PROBLEM STATEMENT: How many lines in the entries below contain the string "mart", counting only matches with the same case? Give the number alone.

** DATA TO PROCESS follows **

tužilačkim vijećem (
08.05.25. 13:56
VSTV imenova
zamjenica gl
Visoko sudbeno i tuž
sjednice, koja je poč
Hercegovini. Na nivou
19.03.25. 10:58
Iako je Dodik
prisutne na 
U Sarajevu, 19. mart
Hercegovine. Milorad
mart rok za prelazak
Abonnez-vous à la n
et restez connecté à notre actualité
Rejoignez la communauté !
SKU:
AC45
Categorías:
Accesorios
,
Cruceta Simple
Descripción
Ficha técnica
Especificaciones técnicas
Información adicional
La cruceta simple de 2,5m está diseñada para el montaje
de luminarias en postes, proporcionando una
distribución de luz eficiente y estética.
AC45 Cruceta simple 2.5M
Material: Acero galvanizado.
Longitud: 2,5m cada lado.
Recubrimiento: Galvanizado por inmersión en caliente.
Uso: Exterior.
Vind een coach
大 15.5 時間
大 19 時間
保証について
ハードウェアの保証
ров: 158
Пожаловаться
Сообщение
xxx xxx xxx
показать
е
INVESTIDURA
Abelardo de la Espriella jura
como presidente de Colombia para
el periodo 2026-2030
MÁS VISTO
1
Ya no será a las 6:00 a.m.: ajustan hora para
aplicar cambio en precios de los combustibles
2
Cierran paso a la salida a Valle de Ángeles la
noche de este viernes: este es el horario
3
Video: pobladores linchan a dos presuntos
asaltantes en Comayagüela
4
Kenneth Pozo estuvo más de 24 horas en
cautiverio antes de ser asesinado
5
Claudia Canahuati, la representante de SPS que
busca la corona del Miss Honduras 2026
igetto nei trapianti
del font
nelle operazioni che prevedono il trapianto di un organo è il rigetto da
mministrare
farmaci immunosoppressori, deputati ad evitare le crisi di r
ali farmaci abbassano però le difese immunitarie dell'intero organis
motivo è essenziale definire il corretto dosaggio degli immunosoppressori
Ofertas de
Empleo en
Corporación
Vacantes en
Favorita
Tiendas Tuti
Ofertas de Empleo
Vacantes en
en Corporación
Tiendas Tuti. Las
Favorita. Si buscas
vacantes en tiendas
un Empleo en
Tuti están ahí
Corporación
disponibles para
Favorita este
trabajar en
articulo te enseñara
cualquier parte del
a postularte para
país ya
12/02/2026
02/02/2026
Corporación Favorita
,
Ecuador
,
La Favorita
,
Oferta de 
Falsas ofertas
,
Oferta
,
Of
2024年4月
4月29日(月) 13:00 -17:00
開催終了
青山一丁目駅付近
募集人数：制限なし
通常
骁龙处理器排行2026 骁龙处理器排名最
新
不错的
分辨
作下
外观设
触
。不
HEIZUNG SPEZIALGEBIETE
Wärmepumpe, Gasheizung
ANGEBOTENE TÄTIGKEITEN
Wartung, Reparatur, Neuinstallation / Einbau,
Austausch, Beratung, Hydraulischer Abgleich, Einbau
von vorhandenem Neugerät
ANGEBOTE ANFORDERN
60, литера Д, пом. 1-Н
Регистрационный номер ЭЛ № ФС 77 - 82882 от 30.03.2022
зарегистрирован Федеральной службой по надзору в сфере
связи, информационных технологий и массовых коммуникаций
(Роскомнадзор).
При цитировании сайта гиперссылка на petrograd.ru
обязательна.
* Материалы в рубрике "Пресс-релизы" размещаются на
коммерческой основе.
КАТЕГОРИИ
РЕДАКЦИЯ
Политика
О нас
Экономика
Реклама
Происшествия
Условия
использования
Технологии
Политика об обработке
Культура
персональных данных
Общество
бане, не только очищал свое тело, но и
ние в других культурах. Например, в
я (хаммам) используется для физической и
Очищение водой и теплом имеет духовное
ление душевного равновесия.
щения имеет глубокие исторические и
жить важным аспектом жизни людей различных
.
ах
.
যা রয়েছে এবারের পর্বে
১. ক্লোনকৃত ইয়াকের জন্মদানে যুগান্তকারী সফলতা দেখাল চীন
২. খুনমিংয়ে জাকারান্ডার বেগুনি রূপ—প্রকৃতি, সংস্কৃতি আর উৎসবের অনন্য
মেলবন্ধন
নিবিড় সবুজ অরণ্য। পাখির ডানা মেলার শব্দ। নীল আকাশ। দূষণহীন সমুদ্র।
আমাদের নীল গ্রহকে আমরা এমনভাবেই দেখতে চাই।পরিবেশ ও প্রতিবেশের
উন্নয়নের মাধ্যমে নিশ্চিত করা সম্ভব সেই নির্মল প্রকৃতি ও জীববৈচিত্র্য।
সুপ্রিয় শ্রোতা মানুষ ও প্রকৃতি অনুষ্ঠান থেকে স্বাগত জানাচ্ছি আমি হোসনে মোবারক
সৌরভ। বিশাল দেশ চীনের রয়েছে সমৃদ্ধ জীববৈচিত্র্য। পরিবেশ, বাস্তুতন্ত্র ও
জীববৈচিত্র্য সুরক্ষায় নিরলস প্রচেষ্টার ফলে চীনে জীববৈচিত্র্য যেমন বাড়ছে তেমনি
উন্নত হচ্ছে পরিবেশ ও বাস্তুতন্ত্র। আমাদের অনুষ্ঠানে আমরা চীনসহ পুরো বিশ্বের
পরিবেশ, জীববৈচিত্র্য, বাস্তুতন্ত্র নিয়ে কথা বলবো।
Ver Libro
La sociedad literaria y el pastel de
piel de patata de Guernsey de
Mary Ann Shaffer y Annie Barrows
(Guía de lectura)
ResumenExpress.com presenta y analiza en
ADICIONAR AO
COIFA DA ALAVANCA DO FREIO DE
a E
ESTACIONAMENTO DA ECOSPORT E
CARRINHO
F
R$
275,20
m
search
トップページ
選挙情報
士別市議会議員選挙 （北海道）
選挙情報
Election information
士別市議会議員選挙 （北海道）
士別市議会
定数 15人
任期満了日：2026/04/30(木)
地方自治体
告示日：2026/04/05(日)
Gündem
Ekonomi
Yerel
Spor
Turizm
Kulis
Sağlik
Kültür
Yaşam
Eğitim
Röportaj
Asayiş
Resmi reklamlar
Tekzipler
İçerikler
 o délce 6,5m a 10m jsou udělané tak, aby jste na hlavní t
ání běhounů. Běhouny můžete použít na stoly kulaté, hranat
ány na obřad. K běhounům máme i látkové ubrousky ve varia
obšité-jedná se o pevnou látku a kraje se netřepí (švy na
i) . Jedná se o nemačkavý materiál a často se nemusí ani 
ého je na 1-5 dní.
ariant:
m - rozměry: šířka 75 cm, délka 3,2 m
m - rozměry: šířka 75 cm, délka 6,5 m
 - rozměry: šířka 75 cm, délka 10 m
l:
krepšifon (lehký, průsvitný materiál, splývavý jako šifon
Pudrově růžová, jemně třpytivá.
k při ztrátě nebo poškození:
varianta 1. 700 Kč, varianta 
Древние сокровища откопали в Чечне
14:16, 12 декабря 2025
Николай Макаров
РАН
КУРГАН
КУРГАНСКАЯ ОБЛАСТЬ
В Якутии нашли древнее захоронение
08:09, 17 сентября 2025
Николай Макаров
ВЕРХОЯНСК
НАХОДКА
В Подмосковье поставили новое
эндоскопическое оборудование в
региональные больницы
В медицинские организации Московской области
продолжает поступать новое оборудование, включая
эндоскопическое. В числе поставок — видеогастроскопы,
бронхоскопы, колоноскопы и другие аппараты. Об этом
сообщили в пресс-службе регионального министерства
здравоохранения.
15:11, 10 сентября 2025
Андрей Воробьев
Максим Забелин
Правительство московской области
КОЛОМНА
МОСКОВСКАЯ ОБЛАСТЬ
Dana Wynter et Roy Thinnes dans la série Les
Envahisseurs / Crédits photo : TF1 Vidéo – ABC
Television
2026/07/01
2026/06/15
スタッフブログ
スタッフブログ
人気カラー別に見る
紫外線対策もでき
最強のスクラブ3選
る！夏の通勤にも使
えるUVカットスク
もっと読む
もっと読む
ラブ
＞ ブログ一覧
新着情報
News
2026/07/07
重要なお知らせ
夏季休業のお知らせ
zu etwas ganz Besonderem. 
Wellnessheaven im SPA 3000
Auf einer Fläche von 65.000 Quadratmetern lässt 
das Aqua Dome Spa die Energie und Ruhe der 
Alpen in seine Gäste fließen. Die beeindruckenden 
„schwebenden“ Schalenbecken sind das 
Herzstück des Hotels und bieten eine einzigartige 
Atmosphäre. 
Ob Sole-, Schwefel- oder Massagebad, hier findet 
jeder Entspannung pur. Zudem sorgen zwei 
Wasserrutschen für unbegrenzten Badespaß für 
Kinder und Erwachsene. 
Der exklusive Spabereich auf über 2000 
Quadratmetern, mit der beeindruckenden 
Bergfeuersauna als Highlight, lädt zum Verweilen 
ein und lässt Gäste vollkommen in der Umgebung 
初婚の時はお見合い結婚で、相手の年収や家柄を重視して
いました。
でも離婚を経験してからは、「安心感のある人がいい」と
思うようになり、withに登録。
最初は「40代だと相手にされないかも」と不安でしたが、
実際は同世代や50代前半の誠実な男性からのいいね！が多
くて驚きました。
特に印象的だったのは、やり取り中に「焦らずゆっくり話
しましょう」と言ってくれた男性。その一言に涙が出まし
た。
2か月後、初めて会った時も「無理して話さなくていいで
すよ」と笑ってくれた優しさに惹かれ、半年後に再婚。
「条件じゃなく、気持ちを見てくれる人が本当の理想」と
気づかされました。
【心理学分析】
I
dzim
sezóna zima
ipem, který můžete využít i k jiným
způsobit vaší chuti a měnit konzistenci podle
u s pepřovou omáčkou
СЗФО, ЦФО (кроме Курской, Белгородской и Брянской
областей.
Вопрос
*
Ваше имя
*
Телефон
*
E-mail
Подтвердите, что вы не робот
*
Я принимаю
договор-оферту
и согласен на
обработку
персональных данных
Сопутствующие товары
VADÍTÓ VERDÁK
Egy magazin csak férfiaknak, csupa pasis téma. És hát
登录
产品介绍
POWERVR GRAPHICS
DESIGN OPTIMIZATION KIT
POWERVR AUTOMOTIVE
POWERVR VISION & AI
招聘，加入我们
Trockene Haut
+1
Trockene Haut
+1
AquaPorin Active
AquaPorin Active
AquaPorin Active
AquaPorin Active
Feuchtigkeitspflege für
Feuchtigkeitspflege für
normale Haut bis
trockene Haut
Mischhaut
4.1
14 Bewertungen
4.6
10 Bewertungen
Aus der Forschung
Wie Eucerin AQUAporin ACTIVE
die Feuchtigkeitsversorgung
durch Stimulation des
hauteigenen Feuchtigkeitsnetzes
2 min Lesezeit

** End of DATA TO PROCESS **

PROBLEM SOLUTION: 2